A full, word-for-word copy of the listing below is needed; leave the images out of it.

== Available data ==

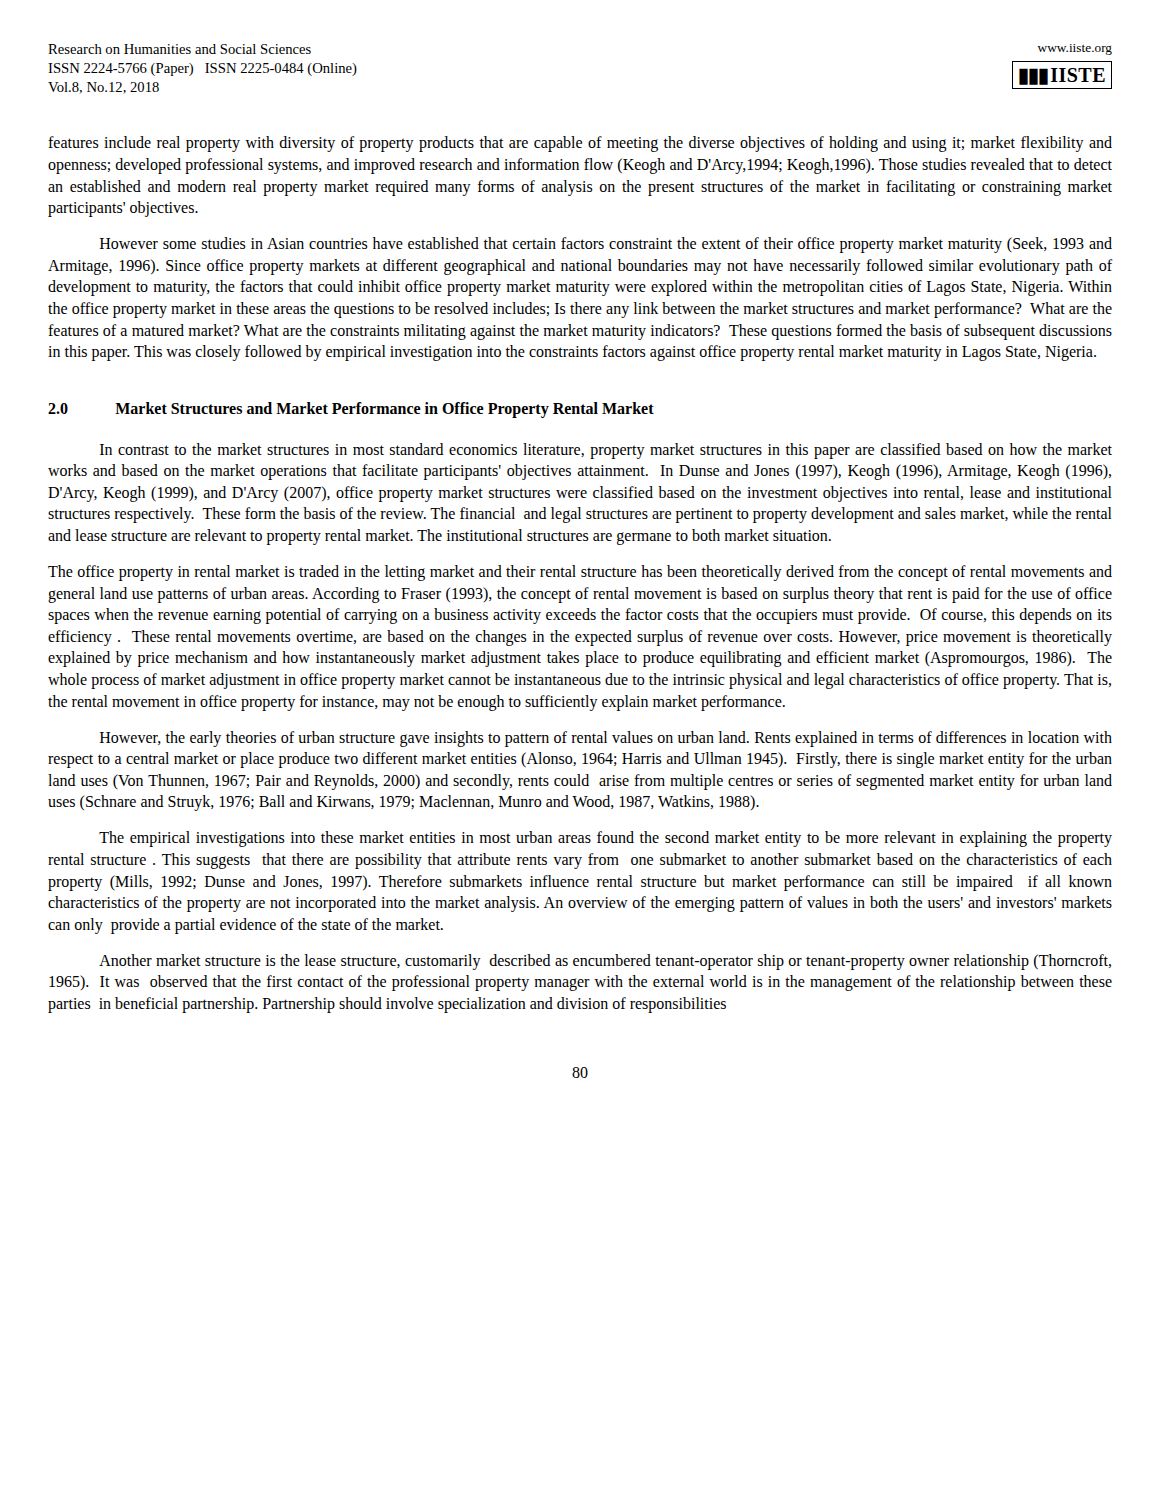Research on Humanities and Social Sciences
ISSN 2224-5766 (Paper) ISSN 2225-0484 (Online)
Vol.8, No.12, 2018
www.iiste.org ▮▮▮IISTE
features include real property with diversity of property products that are capable of meeting the diverse objectives of holding and using it; market flexibility and openness; developed professional systems, and improved research and information flow (Keogh and D'Arcy,1994; Keogh,1996). Those studies revealed that to detect an established and modern real property market required many forms of analysis on the present structures of the market in facilitating or constraining market participants' objectives.
However some studies in Asian countries have established that certain factors constraint the extent of their office property market maturity (Seek, 1993 and Armitage, 1996). Since office property markets at different geographical and national boundaries may not have necessarily followed similar evolutionary path of development to maturity, the factors that could inhibit office property market maturity were explored within the metropolitan cities of Lagos State, Nigeria. Within the office property market in these areas the questions to be resolved includes; Is there any link between the market structures and market performance? What are the features of a matured market? What are the constraints militating against the market maturity indicators? These questions formed the basis of subsequent discussions in this paper. This was closely followed by empirical investigation into the constraints factors against office property rental market maturity in Lagos State, Nigeria.
2.0 Market Structures and Market Performance in Office Property Rental Market
In contrast to the market structures in most standard economics literature, property market structures in this paper are classified based on how the market works and based on the market operations that facilitate participants' objectives attainment. In Dunse and Jones (1997), Keogh (1996), Armitage, Keogh (1996), D'Arcy, Keogh (1999), and D'Arcy (2007), office property market structures were classified based on the investment objectives into rental, lease and institutional structures respectively. These form the basis of the review. The financial and legal structures are pertinent to property development and sales market, while the rental and lease structure are relevant to property rental market. The institutional structures are germane to both market situation.
The office property in rental market is traded in the letting market and their rental structure has been theoretically derived from the concept of rental movements and general land use patterns of urban areas. According to Fraser (1993), the concept of rental movement is based on surplus theory that rent is paid for the use of office spaces when the revenue earning potential of carrying on a business activity exceeds the factor costs that the occupiers must provide. Of course, this depends on its efficiency . These rental movements overtime, are based on the changes in the expected surplus of revenue over costs. However, price movement is theoretically explained by price mechanism and how instantaneously market adjustment takes place to produce equilibrating and efficient market (Aspromourgos, 1986). The whole process of market adjustment in office property market cannot be instantaneous due to the intrinsic physical and legal characteristics of office property. That is, the rental movement in office property for instance, may not be enough to sufficiently explain market performance.
However, the early theories of urban structure gave insights to pattern of rental values on urban land. Rents explained in terms of differences in location with respect to a central market or place produce two different market entities (Alonso, 1964; Harris and Ullman 1945). Firstly, there is single market entity for the urban land uses (Von Thunnen, 1967; Pair and Reynolds, 2000) and secondly, rents could arise from multiple centres or series of segmented market entity for urban land uses (Schnare and Struyk, 1976; Ball and Kirwans, 1979; Maclennan, Munro and Wood, 1987, Watkins, 1988).
The empirical investigations into these market entities in most urban areas found the second market entity to be more relevant in explaining the property rental structure . This suggests that there are possibility that attribute rents vary from one submarket to another submarket based on the characteristics of each property (Mills, 1992; Dunse and Jones, 1997). Therefore submarkets influence rental structure but market performance can still be impaired if all known characteristics of the property are not incorporated into the market analysis. An overview of the emerging pattern of values in both the users' and investors' markets can only provide a partial evidence of the state of the market.
Another market structure is the lease structure, customarily described as encumbered tenant-operator ship or tenant-property owner relationship (Thorncroft, 1965). It was observed that the first contact of the professional property manager with the external world is in the management of the relationship between these parties in beneficial partnership. Partnership should involve specialization and division of responsibilities
80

===

» Answer section:
Research on Humanities and Social Sciences
ISSN 2224-5766 (Paper) ISSN 2225-0484 (Online)
Vol.8, No.12, 2018
www.iiste.org ▮▮▮IISTE
features include real property with diversity of property products that are capable of meeting the diverse objectives of holding and using it; market flexibility and openness; developed professional systems, and improved research and information flow (Keogh and D'Arcy,1994; Keogh,1996). Those studies revealed that to detect an established and modern real property market required many forms of analysis on the present structures of the market in facilitating or constraining market participants' objectives.
However some studies in Asian countries have established that certain factors constraint the extent of their office property market maturity (Seek, 1993 and Armitage, 1996). Since office property markets at different geographical and national boundaries may not have necessarily followed similar evolutionary path of development to maturity, the factors that could inhibit office property market maturity were explored within the metropolitan cities of Lagos State, Nigeria. Within the office property market in these areas the questions to be resolved includes; Is there any link between the market structures and market performance? What are the features of a matured market? What are the constraints militating against the market maturity indicators? These questions formed the basis of subsequent discussions in this paper. This was closely followed by empirical investigation into the constraints factors against office property rental market maturity in Lagos State, Nigeria.
2.0 Market Structures and Market Performance in Office Property Rental Market
In contrast to the market structures in most standard economics literature, property market structures in this paper are classified based on how the market works and based on the market operations that facilitate participants' objectives attainment. In Dunse and Jones (1997), Keogh (1996), Armitage, Keogh (1996), D'Arcy, Keogh (1999), and D'Arcy (2007), office property market structures were classified based on the investment objectives into rental, lease and institutional structures respectively. These form the basis of the review. The financial and legal structures are pertinent to property development and sales market, while the rental and lease structure are relevant to property rental market. The institutional structures are germane to both market situation.
The office property in rental market is traded in the letting market and their rental structure has been theoretically derived from the concept of rental movements and general land use patterns of urban areas. According to Fraser (1993), the concept of rental movement is based on surplus theory that rent is paid for the use of office spaces when the revenue earning potential of carrying on a business activity exceeds the factor costs that the occupiers must provide. Of course, this depends on its efficiency . These rental movements overtime, are based on the changes in the expected surplus of revenue over costs. However, price movement is theoretically explained by price mechanism and how instantaneously market adjustment takes place to produce equilibrating and efficient market (Aspromourgos, 1986). The whole process of market adjustment in office property market cannot be instantaneous due to the intrinsic physical and legal characteristics of office property. That is, the rental movement in office property for instance, may not be enough to sufficiently explain market performance.
However, the early theories of urban structure gave insights to pattern of rental values on urban land. Rents explained in terms of differences in location with respect to a central market or place produce two different market entities (Alonso, 1964; Harris and Ullman 1945). Firstly, there is single market entity for the urban land uses (Von Thunnen, 1967; Pair and Reynolds, 2000) and secondly, rents could arise from multiple centres or series of segmented market entity for urban land uses (Schnare and Struyk, 1976; Ball and Kirwans, 1979; Maclennan, Munro and Wood, 1987, Watkins, 1988).
The empirical investigations into these market entities in most urban areas found the second market entity to be more relevant in explaining the property rental structure . This suggests that there are possibility that attribute rents vary from one submarket to another submarket based on the characteristics of each property (Mills, 1992; Dunse and Jones, 1997). Therefore submarkets influence rental structure but market performance can still be impaired if all known characteristics of the property are not incorporated into the market analysis. An overview of the emerging pattern of values in both the users' and investors' markets can only provide a partial evidence of the state of the market.
Another market structure is the lease structure, customarily described as encumbered tenant-operator ship or tenant-property owner relationship (Thorncroft, 1965). It was observed that the first contact of the professional property manager with the external world is in the management of the relationship between these parties in beneficial partnership. Partnership should involve specialization and division of responsibilities
80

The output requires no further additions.